Tuesday, April 14, 2009

Am I Crazy?

Well, my marathon is less than 3 weeks away now, and after Sunday's run, I am feeling okay about it. Of course there is still the chance that the race will go awful for me, and I am prepared for that, but at this point I think I have done as much as I could have done to train and prepare myself for my first 26.2. (Well, I could have done more, but for my first marathon training I think I did pretty well.)

So this morning I was thinking about what races to do in the fall and I was thinking about how I really would like to have a 2nd marathon on my list by the end of this year....I know, I know...I must be crazy because I haven't even finished my first one yet! What if I hate it? What if it goes horribly wrong? Well, then I guess that is all the more reason to train hard for a rematch with myself!

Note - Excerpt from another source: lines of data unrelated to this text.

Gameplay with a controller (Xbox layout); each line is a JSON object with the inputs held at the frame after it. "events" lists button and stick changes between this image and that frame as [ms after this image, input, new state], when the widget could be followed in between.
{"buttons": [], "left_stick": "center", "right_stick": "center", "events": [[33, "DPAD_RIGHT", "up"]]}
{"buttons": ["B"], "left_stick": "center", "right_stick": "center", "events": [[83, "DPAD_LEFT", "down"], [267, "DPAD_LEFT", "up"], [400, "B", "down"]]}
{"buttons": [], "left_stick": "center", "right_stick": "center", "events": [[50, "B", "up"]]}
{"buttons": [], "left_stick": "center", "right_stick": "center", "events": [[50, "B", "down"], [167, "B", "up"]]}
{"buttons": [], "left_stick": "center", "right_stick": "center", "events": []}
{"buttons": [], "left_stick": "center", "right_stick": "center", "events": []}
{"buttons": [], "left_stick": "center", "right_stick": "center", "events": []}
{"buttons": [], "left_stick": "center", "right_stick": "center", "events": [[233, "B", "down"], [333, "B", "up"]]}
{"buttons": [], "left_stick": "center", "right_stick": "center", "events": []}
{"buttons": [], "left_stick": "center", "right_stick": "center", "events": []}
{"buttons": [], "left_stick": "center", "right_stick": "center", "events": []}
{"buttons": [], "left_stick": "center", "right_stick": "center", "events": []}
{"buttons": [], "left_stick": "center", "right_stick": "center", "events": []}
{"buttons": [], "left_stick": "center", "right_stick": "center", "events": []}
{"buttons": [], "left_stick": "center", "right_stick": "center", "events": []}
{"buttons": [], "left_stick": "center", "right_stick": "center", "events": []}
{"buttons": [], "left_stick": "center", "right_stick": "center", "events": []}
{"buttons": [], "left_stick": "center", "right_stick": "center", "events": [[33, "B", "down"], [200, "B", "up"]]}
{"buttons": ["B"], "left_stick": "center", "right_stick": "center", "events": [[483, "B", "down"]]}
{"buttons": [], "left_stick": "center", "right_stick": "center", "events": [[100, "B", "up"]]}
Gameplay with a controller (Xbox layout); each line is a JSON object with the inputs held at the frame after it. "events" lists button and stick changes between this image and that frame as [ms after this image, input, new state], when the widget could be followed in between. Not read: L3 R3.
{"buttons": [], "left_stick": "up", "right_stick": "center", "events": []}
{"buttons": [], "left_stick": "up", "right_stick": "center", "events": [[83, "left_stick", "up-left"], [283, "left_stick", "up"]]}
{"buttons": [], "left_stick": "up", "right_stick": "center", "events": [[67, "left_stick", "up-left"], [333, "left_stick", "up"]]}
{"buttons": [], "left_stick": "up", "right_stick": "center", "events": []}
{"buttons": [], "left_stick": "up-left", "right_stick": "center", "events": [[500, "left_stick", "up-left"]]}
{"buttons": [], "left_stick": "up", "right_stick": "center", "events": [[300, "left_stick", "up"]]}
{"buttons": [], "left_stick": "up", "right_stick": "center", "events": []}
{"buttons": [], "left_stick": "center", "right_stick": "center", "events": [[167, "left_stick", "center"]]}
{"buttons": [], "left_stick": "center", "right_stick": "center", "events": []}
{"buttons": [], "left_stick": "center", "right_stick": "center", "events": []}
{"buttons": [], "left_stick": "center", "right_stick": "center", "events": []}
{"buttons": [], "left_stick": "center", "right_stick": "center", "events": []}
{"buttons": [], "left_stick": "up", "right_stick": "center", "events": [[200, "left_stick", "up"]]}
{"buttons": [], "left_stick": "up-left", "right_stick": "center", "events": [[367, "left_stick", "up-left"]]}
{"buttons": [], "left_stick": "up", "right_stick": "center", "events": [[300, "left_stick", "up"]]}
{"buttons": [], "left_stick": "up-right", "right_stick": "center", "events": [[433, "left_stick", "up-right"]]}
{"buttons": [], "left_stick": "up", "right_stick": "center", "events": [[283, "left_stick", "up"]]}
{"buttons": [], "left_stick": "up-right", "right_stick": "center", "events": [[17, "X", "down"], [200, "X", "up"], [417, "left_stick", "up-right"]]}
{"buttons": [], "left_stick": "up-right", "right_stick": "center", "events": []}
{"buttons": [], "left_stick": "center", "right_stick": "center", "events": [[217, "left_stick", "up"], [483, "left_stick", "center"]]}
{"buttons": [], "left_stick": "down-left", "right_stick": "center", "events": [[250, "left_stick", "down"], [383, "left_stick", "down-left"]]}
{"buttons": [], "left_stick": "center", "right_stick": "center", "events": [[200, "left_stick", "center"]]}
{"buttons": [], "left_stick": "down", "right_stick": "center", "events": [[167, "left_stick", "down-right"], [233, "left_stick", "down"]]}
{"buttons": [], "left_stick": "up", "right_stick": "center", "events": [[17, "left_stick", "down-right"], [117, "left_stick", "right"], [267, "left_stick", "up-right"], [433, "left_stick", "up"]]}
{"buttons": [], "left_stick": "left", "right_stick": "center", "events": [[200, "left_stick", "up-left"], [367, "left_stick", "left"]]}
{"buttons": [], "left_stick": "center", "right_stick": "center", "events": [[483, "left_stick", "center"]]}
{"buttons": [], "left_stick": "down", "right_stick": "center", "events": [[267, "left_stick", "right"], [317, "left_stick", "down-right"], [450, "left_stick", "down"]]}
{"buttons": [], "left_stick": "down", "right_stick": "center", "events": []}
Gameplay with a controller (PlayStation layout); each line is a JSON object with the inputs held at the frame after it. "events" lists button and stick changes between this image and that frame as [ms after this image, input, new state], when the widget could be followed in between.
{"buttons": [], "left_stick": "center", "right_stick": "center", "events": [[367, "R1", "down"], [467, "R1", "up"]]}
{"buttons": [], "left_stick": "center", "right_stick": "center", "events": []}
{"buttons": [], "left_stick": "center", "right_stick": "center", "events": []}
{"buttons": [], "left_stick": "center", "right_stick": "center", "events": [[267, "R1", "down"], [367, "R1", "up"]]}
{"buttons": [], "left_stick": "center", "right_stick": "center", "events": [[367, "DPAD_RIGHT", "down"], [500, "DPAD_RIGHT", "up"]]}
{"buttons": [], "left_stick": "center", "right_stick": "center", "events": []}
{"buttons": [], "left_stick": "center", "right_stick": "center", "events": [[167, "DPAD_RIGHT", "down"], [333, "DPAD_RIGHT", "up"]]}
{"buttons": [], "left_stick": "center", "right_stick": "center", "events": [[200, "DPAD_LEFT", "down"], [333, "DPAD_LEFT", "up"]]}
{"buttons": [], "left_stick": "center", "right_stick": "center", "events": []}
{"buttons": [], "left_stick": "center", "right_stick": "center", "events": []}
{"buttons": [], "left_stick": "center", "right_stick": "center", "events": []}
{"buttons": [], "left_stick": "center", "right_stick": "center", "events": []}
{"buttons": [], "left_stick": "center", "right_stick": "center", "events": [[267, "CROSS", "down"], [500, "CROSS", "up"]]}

The one thing I have been thinking that I wished I could do with this race, is to run for something/someone/some charity. So Team in Training obviously came to my mind, and after doing some searching I found that they have an informational meeting in Charleston coming up May 7th for their fall training program! For whatever reason, I had looked this up before and thought that they didn't have anything in Charleston, but I guess I was wrong.

So now I have a dilemma. I would really like to do the Marine Corps Marathon in October, but if I want to do that, I need to register ASAP because they are already 94% full. But should I register now before I know how this first marathon will turn out?

I am going to think about it today and make my decision as soon as I can. Are any of you running the MCM?

**Updated to add: After I posted this, I found out from my local TNT rep that they have unlimited slots for the MCM so no need to worry about registering! So now I can relax, run my first marathon, and then the week after that got to the informational meeting about the TNT program and make my decision.